Frogs

Thursday, January 6, 2011

The conniving button-pusher and the single mom

Yes, the conniving button-pusher mentioned in this blog title is none other than my precocious little 5-year-old.

Children have, surely for the entire length and breadth of human history, strived to wrap their parents around their little fingers.  And generation upon generation of them have succeeded, at least to some degree.  Kids know their power, and they wield it well.

Who else in your life (excepting, perhaps, a spouse or partner) knows so intimately what makes you happy, what makes you frustrated, what makes you sad?  Has lived with and observed you day in and day out for years and knows exactly what makes you tick?  Who else but a child can read the exact moment you're going to blow your lid and sidestep it adeptly with a quick apology or a race to pick up those toys after all?

And, let's face it, it's in a kid's best interest to master these things.  A little parental wheedling and manipulating goes a long way for a child who just doesn't want to be fussed at, made to do chores or sent to bed without dessert.

My son has learned this lesson well and has been demonstrating his new skills of late.

He's always been something of a sensitive soul.  If I raise my voice at him, he dissolves into tears and asks if I still love him, at which point, of course, my heart immediately melts.  I drop to my knees, wrap my arms around him. "Even when I'm angry or frustrated, I will always love you with all my heart," I say, tears likely streaming down my cheeks.

Well, Capt. Manipulator has learned from me quite well. He knows my tenderness; he knows I value love and affection even through anger; he knows I'll reverse emotional tracks instantly with the right prodding.  So now when I get frustrated with something, he has taken to saying something along the lines of, "I'm always trying to be nice, Mommy.
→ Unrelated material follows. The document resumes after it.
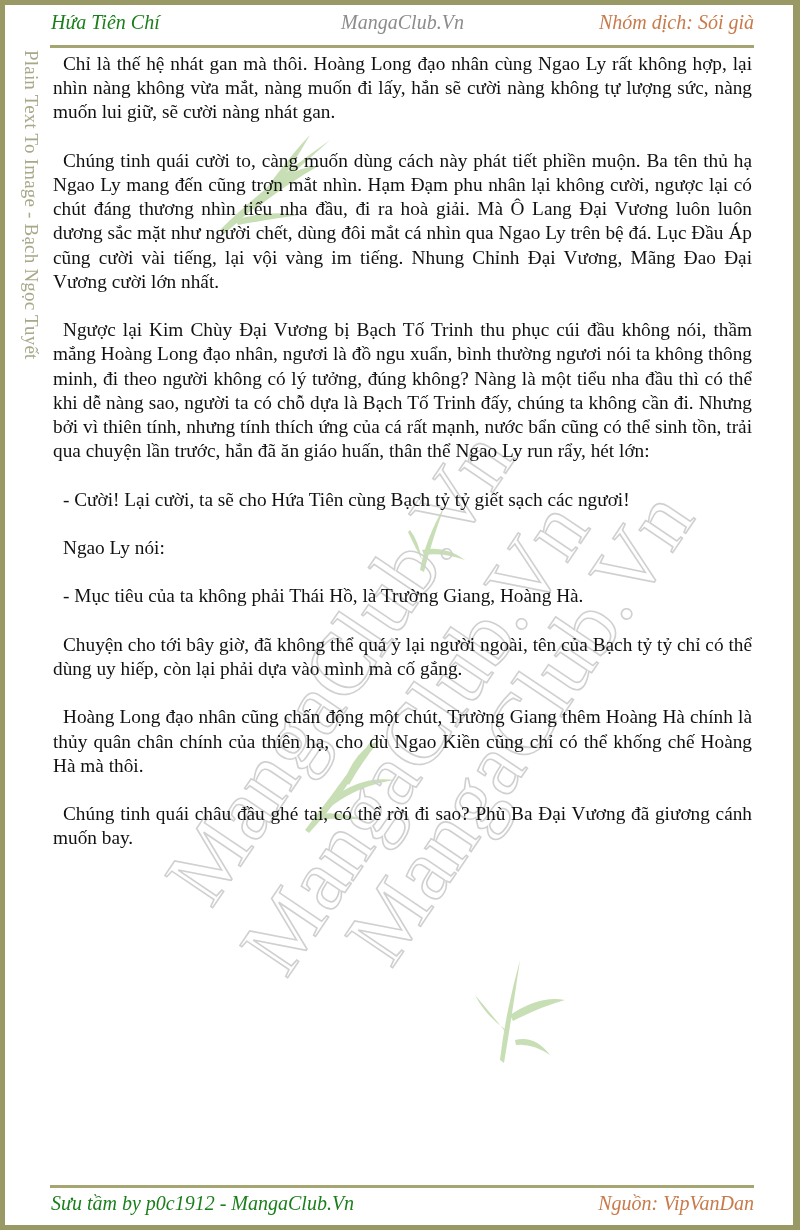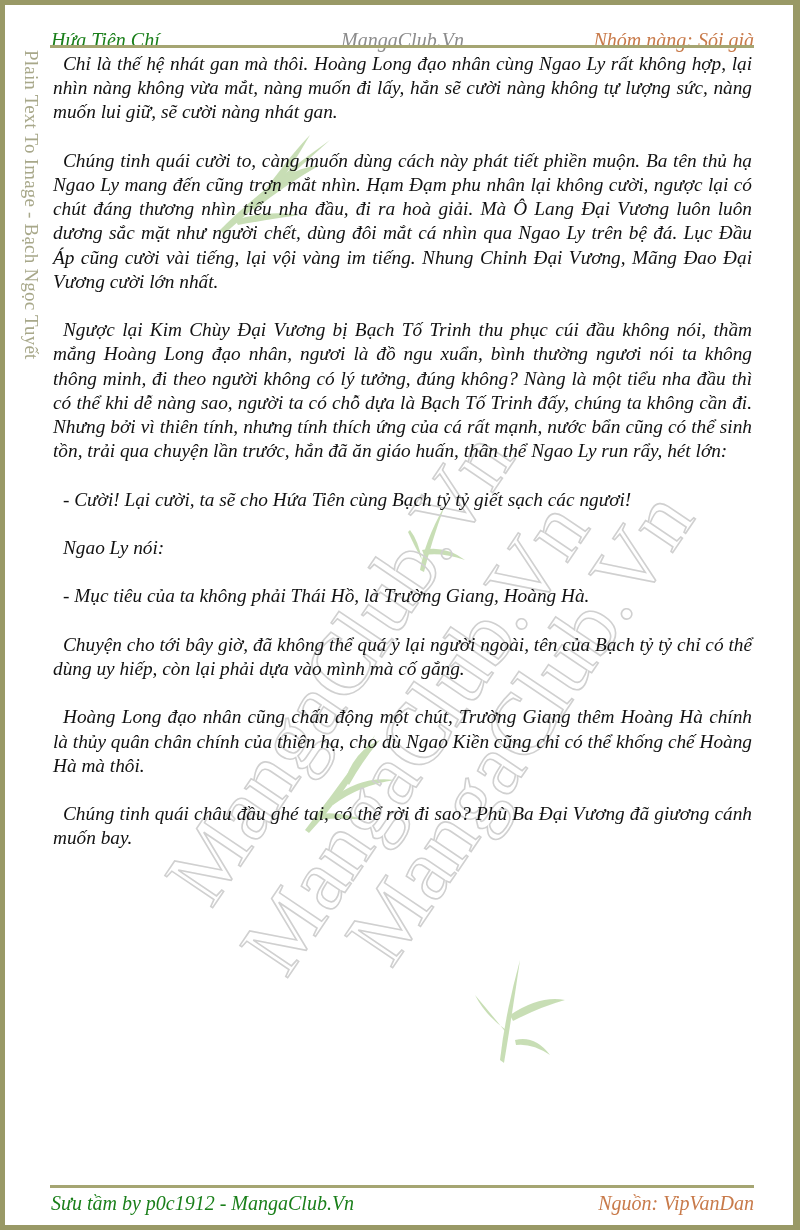"Hứa Tiên Chí" .header { top: 24px -> 6px }
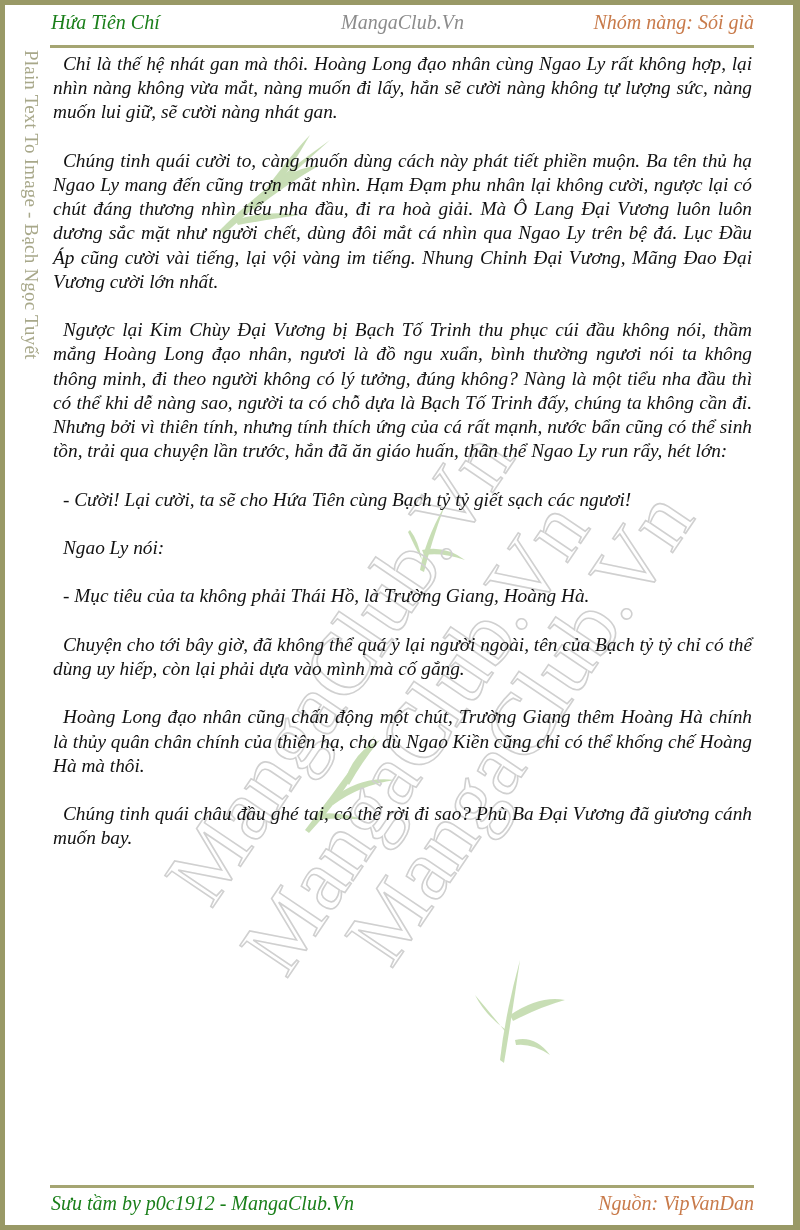"Nhóm nàng: Sói già" span.hdr-group { text: nàng -> dịch }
Even when you're angry, I'm trying to be nice."

Or if I fuss at him for some infraction, I'll get something like, "I'm sorry for everything I ever did wrong in my life," uttered with tears welling and lower lip trembling, quite possibly the most pitiful sight in the world.

Wow, here's the dagger from my heart, sweetie.  I believe this belongs to you.

I can't decide if it's a more appropriate parental reaction to ignore these (obviously manipulative) statements -- he clearly wants me to just stop whatever negative emotions I'm projecting to him at the time -- or to see them as my son's ingenious, though perhaps unintentional, relief valve for me. 

Those things he says certainly have the effect of making me calm down, take a deep breath and look at myself with a more critical eye.  Am I overreacting to something?  Is my response appropriate or overkill?  And sometimes the answers to those questions are eye-opening, even with only a moment's reflection.

But here's the really scary question to ponder: if he's this good at handling me when he's 5, what am I in for when he has gained the psychological maturity and manipulating skills of a teenager?  I'll just go ahead and start sharpening those daggers for him now.